The additional infrastructure on Route 161, that would make the traffic workable for more retail tenants, is  complicated and expensive, according to Brainard, but much depends on securing funding from the State Department of Transportation.

Earlier at a May 23 meeting at East Lyme Middle School, CTDOT presented plans for a $142.1 million infrastrastructure project at the I-95 interchange with Route 161 at Exit 74, which included widening I-95 to add auxiliary northbound and southbound lanes, widening a section of Route 161, replacing the I-95 bridge over Route 161 and reconfiguring the exit and entrance ramps to the highway. 

Residential and retail flip

The 2008 recession and its effect on the retail climate completely changed the way the project unfolded, Brainard said. 

“This whole project was predicated on the whole commercial side going first because that’s where the demand was.That fundamentally changed due to the recession and the first thing to really come back is the residential side and that’s what we concentrated on,” he said. 

The demand for residential rentals has also grown because of more stringent lending requirements and student debt, said Brainard, and towns in the region haven’t built multi-family housing since the 1960s and 1970s, instead focusing on single-family houses. 

“This whole project was predicated on the whole commercial side going first because that’s where the demand was.That fundamentally changed due to the recession and the first thing to really come back is the residential side and that’s what we concentrated on.”

“There wasn’t a lot [of rental housing] that was built in the decades since then and a lot of it was because towns would not allow it. They were very singularly focused on the fact that single family residential is the only thing they will ever allow, and I think it has really hurt growth in Connecticut because not everybody wanted to live that way and our stock of older apartments were older, so there’s an awakening that progressive towns — like East Lyme, like Old Saybrook — realize that not everybody wants to live in a subdivision in their town,” he said. 

According to Brainard, employers like to have high-end residential rentals to offer prospective employees, and rental housing helps towns grow, he said. 

(Image courtesy of Simon Konover Company)

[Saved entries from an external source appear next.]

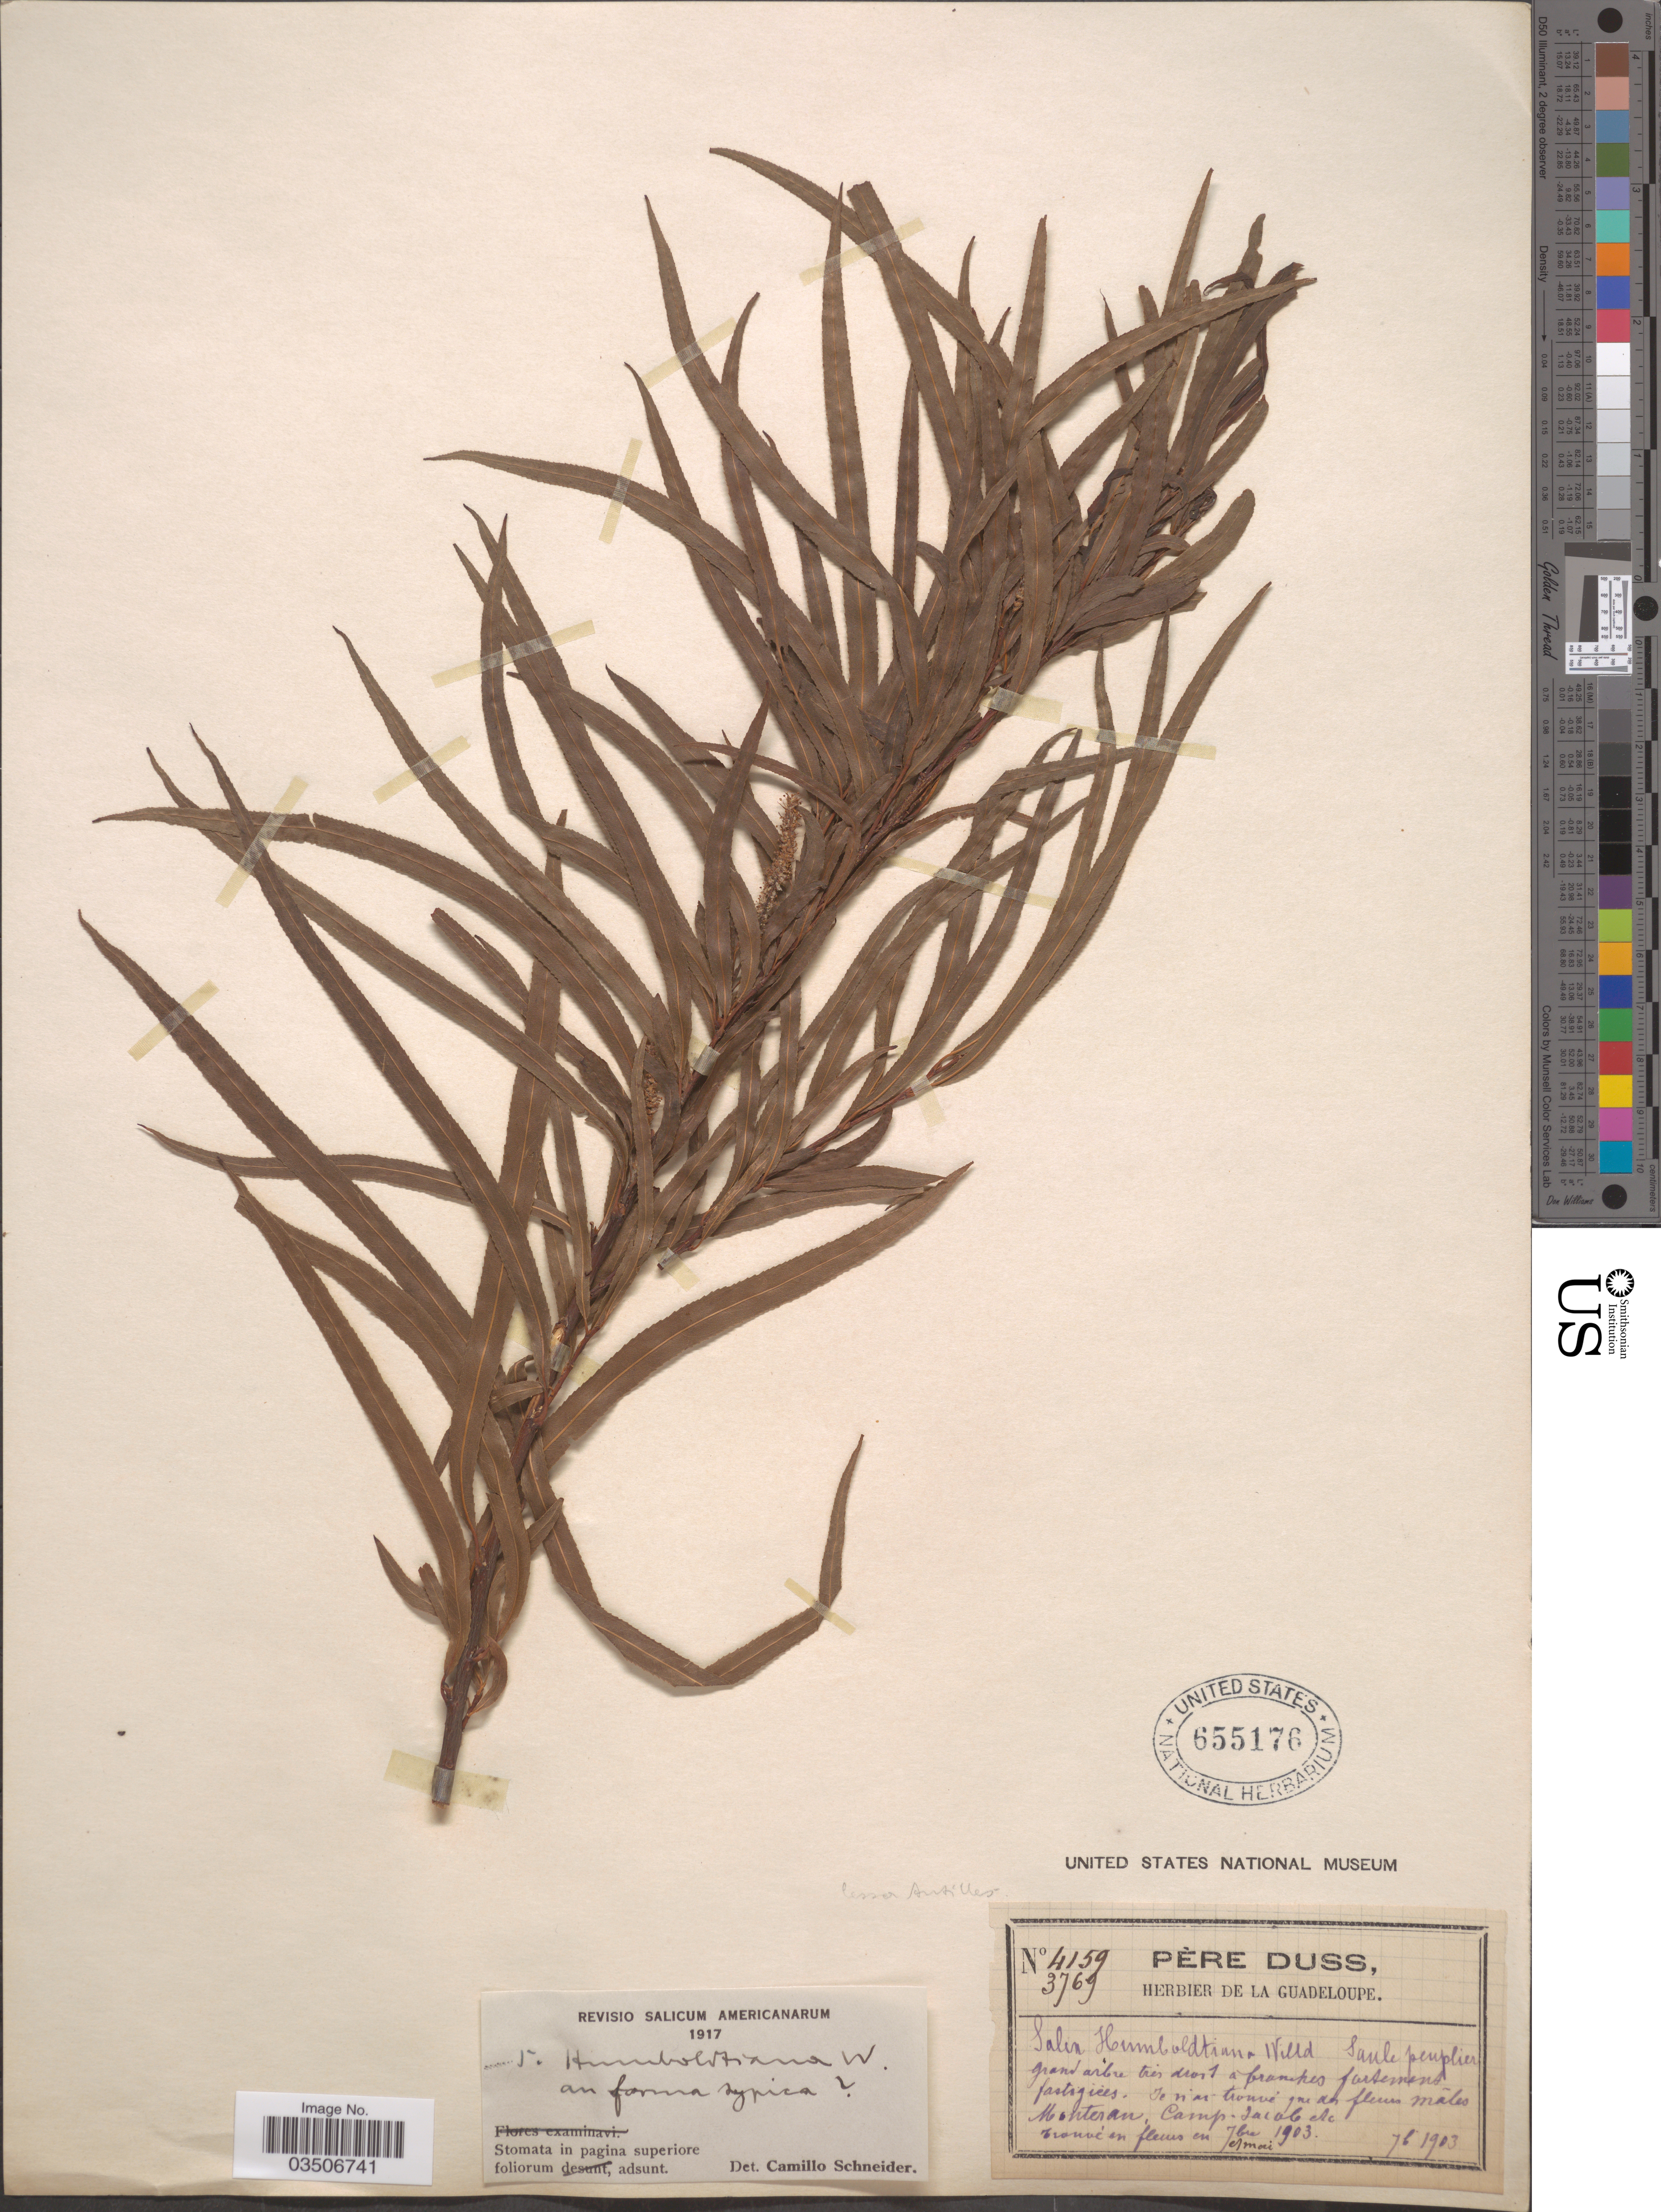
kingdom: Plantae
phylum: Tracheophyta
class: Magnoliopsida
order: Malpighiales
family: Salicaceae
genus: Salix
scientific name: Salix humboldtiana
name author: Willd.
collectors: Père Duss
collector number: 4159/3769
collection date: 1903-09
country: Guadeloupe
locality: Lesser Antilles. Monteran, Camp Jacob etc.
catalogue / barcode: US 655176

“There are 500 or more people living in Phase I. Most of them would not be living in the town of East Lyme otherwise, and that’s a lot of new people in town that are providing a tax base, taxing their cars and going to the Flanders Fish market and going to the dry cleaners. It’s a big boon to have a population increase in our shoreline towns that are all facing population decreases,” he said. 

Brainard said rentals will provide part of the solution, but the population needs a range of housing.

“Part of it is you just can’t have one type of living. Not everybody wants to live next door to me in my single-family home, you need diversity in housing and that includes affordable housing.”